Dommage qu’elle soit sa sœur (09/03/2006)
Giovanni (Laurent Poitrenaux) et Annabella (Fany Mary) s’aiment. Ils sont jeunes, beaux, fortunés, libres. Dommage qu’elle soit sa sœur ! Giovanni ne pourra pas épouser Annabella. Au royaume de l’Inceste, l’Amour et la Mort sont deux promis, et l’enfer les brûle sur terre comme dans l’au-delà.
Pour Dommage qu’elle soit une putain de John Ford, Yves Beaunesne a repris la traduction avec Marion Bernède. Sa mise en scène s’inscrit dans une scénographie de Damien Caille-Perret, en plan doucement incliné, sur un parquet de bois blond étrangement marqueté. Autour de ce plateau, des sièges et des prie-dieu sur lesquels les acteurs se poseront entre leurs scènes.
L’action commence dans un noir absolu, d’où s’élève, a cappella, une voix qui chante « perdone dio moi ». Un chœur de voix répond et reprend la prière, nourrissant l’émotion. La lumière monte à jardin tandis que le Frère Bonaventure (Mathieu Delmonté) s’écrie : « Ça suffit, j’en ai assez entendu ». Il tance Giovanni qui l’écoute, tête basse, pénitent agenouillé sur un prie-dieu. Un cadre étroit figure la porte de la cellule du moine qui exige le « repentir », interdit « la luxure ». Mais Giovanni n’écoute que sa passion…
Pas de ruptures matérialisées de temps ou d’espace. Tout s’enchaîne dans l’espace grâce aux jeux de lumière de Jean-Pascal Pracht. Quand Giovanni quitte Frère Bonaventure, le cadre s’enfonce dans le plancher. Soranzo (Philippe Demarle), le prétendant d’Annabella et Vasquès (Jean-Claude Fressung) son serviteur, surgissent du fond, dans la tradition des entrées du TNP de Jean Vilar. Puis Florio, (Henri Monin) le père, s’installe à l’avant, sur la gauche. Annabella qui se cache sous un immense drap, rampe, le long de l’arête droite tandis que la nourrice Putana (Claire Wauthion) lui donne de gaillards conseils pour choisir un mari.
Yves Beaunesne utilise ainsi la périphérie du plateau, puis les diagonales, enfin le centre, plaçant les comédiens sur l’échiquier du destin. C’est dans le drap que Giovanni et Annabella s’enroulent, au milieu du plateau. L’ombre complice obscurcit leurs ébats en ce nombril maternel recréé, tandis que la lumière dessine le périmètre où s’agitent Soranzo, « infâme prédateur », Hippolita (Hélène Cattin) la femme qu’il a séduite et abandonnée. Doña Anna attirait la justice divine sur Don Juan. Hippolita prépare un poison pour se venger, s’emploie à corrompre Vasquès, mais sera son propre bourreau.

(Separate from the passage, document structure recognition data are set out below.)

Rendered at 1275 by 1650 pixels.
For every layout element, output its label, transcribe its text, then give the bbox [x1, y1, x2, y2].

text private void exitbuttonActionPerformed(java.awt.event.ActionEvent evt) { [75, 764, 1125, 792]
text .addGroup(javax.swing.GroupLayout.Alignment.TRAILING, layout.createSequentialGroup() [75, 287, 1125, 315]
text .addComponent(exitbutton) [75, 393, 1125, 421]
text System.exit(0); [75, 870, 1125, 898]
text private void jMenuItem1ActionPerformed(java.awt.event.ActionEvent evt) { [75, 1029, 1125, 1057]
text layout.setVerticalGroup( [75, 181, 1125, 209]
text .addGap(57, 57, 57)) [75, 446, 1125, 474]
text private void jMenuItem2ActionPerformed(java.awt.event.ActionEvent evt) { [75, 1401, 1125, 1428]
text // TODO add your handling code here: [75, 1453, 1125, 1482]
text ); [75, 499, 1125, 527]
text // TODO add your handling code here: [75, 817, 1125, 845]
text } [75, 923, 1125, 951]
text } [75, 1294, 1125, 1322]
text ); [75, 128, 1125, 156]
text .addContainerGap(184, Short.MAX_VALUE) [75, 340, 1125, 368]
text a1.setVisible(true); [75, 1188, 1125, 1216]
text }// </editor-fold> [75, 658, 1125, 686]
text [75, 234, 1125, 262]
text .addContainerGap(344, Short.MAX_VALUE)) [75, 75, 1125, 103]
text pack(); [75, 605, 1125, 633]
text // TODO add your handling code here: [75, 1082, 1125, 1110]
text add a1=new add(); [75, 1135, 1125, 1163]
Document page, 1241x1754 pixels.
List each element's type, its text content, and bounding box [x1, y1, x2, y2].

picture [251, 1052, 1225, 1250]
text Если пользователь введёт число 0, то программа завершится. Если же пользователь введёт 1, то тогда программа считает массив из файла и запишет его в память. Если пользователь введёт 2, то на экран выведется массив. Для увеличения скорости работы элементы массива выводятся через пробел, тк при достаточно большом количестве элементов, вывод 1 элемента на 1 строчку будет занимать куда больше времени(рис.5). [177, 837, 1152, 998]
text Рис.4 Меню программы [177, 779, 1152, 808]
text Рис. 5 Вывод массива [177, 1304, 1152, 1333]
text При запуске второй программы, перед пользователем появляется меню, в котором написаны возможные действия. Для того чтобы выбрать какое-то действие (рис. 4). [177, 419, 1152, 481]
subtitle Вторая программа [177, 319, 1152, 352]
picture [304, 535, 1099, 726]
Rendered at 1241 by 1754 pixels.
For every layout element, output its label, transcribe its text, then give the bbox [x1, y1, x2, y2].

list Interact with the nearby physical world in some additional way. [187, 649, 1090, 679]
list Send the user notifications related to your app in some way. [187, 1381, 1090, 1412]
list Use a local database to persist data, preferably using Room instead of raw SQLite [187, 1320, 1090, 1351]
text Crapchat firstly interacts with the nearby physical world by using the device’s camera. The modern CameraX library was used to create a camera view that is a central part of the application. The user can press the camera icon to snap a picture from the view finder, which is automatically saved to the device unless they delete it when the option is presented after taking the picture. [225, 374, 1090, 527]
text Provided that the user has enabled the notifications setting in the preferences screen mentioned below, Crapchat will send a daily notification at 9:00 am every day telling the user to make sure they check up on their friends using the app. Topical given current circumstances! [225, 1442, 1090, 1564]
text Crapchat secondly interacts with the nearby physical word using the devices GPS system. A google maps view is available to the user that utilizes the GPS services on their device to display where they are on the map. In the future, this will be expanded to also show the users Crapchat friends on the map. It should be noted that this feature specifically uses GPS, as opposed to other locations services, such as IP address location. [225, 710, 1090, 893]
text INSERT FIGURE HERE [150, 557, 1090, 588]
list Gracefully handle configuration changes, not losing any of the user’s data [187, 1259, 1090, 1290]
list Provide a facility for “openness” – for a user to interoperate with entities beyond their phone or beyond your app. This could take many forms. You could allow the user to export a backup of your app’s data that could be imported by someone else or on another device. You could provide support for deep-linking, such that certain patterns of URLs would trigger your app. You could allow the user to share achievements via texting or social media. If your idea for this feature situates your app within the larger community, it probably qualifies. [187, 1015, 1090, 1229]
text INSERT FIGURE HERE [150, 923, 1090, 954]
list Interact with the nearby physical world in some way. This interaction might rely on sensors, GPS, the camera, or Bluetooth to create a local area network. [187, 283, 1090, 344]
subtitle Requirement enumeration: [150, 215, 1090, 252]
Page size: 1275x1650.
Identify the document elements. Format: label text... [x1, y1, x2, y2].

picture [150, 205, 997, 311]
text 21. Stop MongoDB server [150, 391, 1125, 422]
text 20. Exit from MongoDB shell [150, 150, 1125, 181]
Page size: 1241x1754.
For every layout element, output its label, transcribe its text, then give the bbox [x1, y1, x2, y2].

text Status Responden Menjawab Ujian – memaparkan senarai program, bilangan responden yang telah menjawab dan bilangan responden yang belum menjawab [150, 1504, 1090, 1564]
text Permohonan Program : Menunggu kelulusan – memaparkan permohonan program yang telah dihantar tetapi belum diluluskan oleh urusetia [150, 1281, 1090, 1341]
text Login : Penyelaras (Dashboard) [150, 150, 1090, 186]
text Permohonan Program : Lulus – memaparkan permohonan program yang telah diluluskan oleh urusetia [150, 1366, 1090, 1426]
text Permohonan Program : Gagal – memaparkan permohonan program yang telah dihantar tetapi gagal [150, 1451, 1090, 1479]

Plus tard, quand il faut marier Annabella, enceinte de Giovanni, le drap limitera la chambre nuptiale, puis la chambre-prison où le mari outragé enferme « la putain ».
Des trappes s’ouvrent autour de ce lit, comme les péchés creusent les damnations. Giovanni ne se repent pas, au contraire, il brave les hommes, la loi, la religion pour rejoindre Annabella, la poignarder, lui arracher le cœur, et tuer ceux qui les ont séparés avant de s’embrocher sur le poignard du vengeur. Alors, le plancher du crime se dresse à la verticale, le drap roule à sa base, dans l’ombre du mur des supplices. Il ne reste plus que le valet, qui, comme Sganarelle, se lamente sur son sort, et le nonce en violet qui prononce l’anathème sur les amants maudits.
On admire ce retour à la simplicité, à la primauté du texte que servent brillamment tous les acteurs. La radieuse Fany Mary qui a remplacé Marion Bottolier souffrante, a appris en dix jours le rôle d’Annabella. Elle semble faite pour lui. Patrice Cauchetier a créé des costumes dont les couleurs s’apparient subtilement, riches sans clinquant, magnifiques.
La pièce va tourner en France, à Cherbourg, à Marseille, en banlieue parisienne, en Suisse, au Luxembourg, en Belgique, ne la manquez pas.